Some conditional code is now more efficient.
Relevant logs and/or screenshots
In the cclasses
unit under aarch64-linux (-O4) - before:
.section .text.n_cclasses$_$tbitset_$__$$_isset$longint$$boolean,"ax"
.balign 8
.globl CCLASSES$_$TBITSET_$__$$_ISSET$LONGINT$$BOOLEAN
.type CCLASSES$_$TBITSET_$__$$_ISSET$LONGINT$$BOOLEAN,@function
CCLASSES$_$TBITSET_$__$$_ISSET$LONGINT$$BOOLEAN:
.Lc804:
...
and w0,w0,#1
cmp w0,#0
cset w0,ne
b .Lj1274
After:
.section .text.n_cclasses$_$tbitset_$__$$_isset$longint$$boolean,"ax"
.balign 8
.globl CCLASSES$_$TBITSET_$__$$_ISSET$LONGINT$$BOOLEAN
.type CCLASSES$_$TBITSET_$__$$_ISSET$LONGINT$$BOOLEAN,@function
CCLASSES$_$TBITSET_$__$$_ISSET$LONGINT$$BOOLEAN:
.Lc804:
...
tst w0,#1
cset w0,ne
b .Lj1274
In the sysutils
unit - before:
...
.Lj163:
...
and x1,x1,#1
cbz w1,.Lj162
.Lj166:
...
After - in this situation, the post-peephole optimisation is different. Originally it was and/cmp/b.eq
and was changed to and/cbz
, but now it's tst/b.eq
(with tst
made from converting and/cmp
) being changed to tbz
:
...
.Lj163:
...
tbz x1,#0,.Lj162
.Lj166:
...
A common change that appears under aarch64-linux (-O4) in the classes
unit - before:
...
.Lj42:
and x0,x20,#63
cbz x0,.Lj46
...
After:
...
.Lj42:
tst x20,#63
b.eq .Lj46
...
Though the instruction count is the same, it reduces the number of registers used.
For the OptPass2TST
optimisation, this is to catch a couple of instances where after an AND/CMP/B.c
triplet is converted into TST/B.c
pair, an instruction identical to the original AND
appears after the conditional jump, most likely with the same destination register as the one that was deallocated.

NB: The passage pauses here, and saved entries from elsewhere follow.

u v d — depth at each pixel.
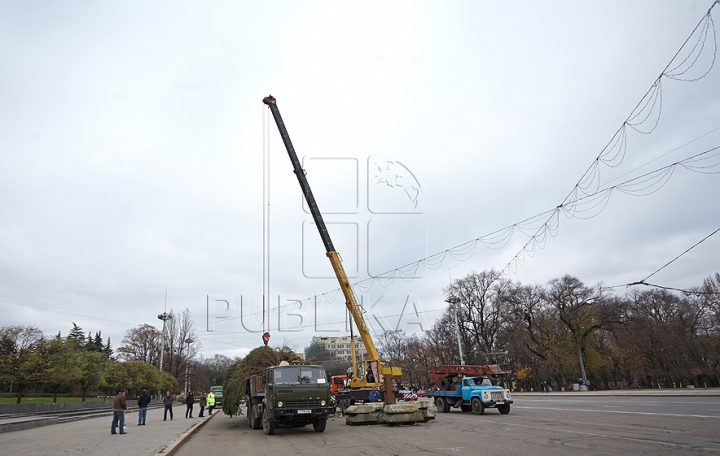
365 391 24.50
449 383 26.14
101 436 17.33
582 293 56.00
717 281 57.28
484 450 10.59
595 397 35.03
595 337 58.59
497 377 27.11
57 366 38.00
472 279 61.47
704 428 12.53
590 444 10.55
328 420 23.69
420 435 14.70
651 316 62.47
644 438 11.09
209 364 127.31
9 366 34.19
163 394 72.06
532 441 11.66
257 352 22.08
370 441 13.69
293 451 12.11
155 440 15.30
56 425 24.42
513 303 58.41
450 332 65.56
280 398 16.44
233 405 21.25
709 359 57.62
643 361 58.91
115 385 55.25
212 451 12.84
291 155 27.78
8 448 13.80
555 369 55.59
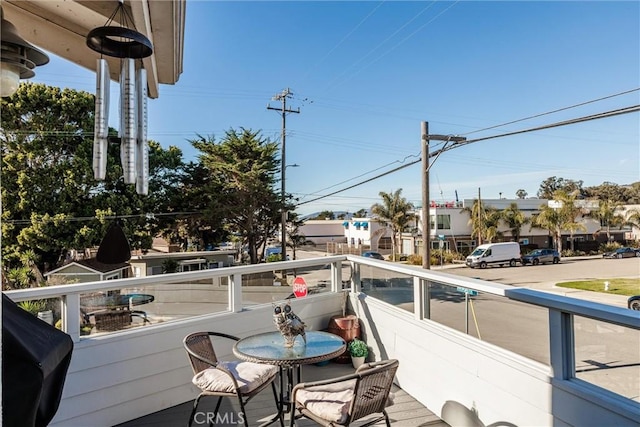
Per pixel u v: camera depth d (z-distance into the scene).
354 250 35.00
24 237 15.03
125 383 2.87
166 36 1.83
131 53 1.56
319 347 2.63
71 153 16.75
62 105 16.11
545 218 29.86
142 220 17.83
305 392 2.35
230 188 19.91
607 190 45.62
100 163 1.49
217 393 2.48
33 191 15.48
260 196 19.95
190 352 2.56
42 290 2.48
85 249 16.27
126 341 2.88
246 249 22.02
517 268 25.38
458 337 2.69
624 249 29.97
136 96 1.58
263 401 3.26
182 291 3.26
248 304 3.81
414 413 2.96
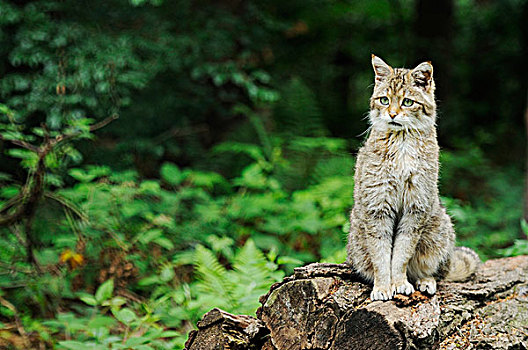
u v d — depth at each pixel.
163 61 13.67
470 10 24.94
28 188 9.60
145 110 14.28
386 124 6.46
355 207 6.84
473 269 7.02
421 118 6.47
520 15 23.48
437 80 20.00
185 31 14.20
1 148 11.80
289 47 18.02
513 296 6.61
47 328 8.93
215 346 6.16
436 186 6.60
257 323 6.30
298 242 11.54
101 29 13.08
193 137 14.84
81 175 10.75
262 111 16.30
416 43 20.12
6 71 12.66
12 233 9.98
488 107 23.47
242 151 14.41
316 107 14.85
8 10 11.80
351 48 21.09
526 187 12.23
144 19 13.77
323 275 6.43
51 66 11.91
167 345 7.97
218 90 15.24
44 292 9.55
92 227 10.16
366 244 6.54
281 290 6.33
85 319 8.59
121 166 13.16
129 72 12.87
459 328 6.03
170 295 9.01
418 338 5.53
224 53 14.32
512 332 6.05
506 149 21.59
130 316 7.86
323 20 19.61
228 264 10.79
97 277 9.92
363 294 6.18
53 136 11.24
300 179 13.37
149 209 11.39
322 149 13.80
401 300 5.95
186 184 13.58
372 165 6.50
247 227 11.85
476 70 23.92
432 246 6.66
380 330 5.59
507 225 14.17
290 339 6.15
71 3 12.91
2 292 9.48
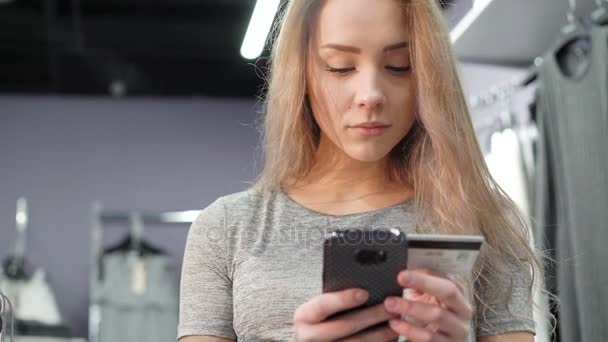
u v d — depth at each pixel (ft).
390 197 4.91
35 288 14.70
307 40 4.91
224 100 16.70
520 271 4.79
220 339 4.75
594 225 7.87
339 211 4.83
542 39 10.36
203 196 16.30
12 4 14.52
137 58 15.74
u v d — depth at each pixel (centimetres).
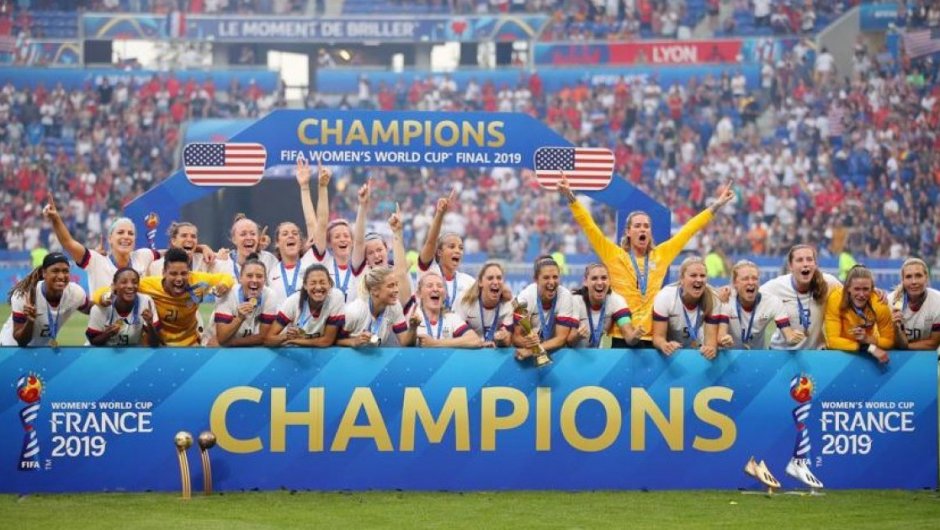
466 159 4353
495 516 2795
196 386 3058
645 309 3634
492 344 3192
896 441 3181
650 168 12812
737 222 12212
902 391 3181
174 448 3050
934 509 2905
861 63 13212
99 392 3033
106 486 3036
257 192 9938
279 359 3077
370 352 3094
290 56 15000
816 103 12975
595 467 3127
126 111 13012
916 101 12912
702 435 3148
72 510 2834
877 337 3212
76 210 12256
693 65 13275
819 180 12450
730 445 3152
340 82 13662
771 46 13238
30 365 3020
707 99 13138
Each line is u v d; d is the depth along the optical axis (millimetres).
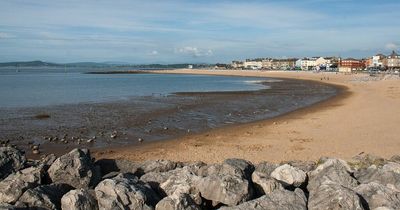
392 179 9766
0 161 10266
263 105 44969
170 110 38625
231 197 8539
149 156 20109
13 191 8719
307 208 8352
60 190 9227
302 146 22172
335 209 7961
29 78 125562
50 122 30797
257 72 196250
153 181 9961
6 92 62031
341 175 9828
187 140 24594
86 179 9680
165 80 121188
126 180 9102
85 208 8312
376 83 82750
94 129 28031
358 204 7949
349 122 30594
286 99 53000
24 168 10539
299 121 31953
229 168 9961
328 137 24766
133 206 8352
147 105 42906
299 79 123750
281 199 8438
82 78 131250
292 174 10023
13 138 24750
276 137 24969
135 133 26875
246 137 25156
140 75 180375
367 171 10758
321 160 12336
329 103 47188
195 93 62250
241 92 65562
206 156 19953
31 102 46000
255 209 8094
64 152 21438
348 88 75125
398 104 42125
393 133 25766
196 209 8273
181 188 9133
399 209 8094
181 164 11914
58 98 51531
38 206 8328
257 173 9891
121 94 59250
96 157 19938
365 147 21797
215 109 40188
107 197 8375
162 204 8211
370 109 38469
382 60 194625
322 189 8648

In this instance, converting the TST
into an ANDS
removes an additional instruction. For the classes
example - before:
...
.Lj42:
and x0,x20,#63
cbz x0,.Lj46
and x0,x20,#63
...
After (without OptPass2TST
):
...
.Lj42:
tst x20,#63
b.eq .Lj46
and x0,x20,#63
...
After (with OptPass2TST
):
...
.Lj42:
ands x0,x20,#63
b.eq .Lj46
...
The fpttfsubsetter
unit has a similar example.
To show arm-linux some love - in the classes
unit - before:
...
.Lj137:
ldr r1,[r0, #12]
ands r1,r1,#31
beq .Lj142
ldr r2,[r0, #12]
and r1,r2,#31
...
AFter:
...
.Lj137:
ldr r1,[r0, #12]
tst r1,#31
beq .Lj142
ldr r2,[r0, #12]
and r1,r2,#31
...
Turning ANDS
into TST
is a common change, and while it doesn't give a direct saving (unless you count the microwatts of power saved from not writing to a register), it can permit future optimisations. In this case, r1
will retain the value referenced by [r0, #12]
, so the second LDR
instruction could be changed to mov r2,r1
and permit some register simplification (e.g. by changing what is now a MOV/AND
combination to and r1,r1,#31
.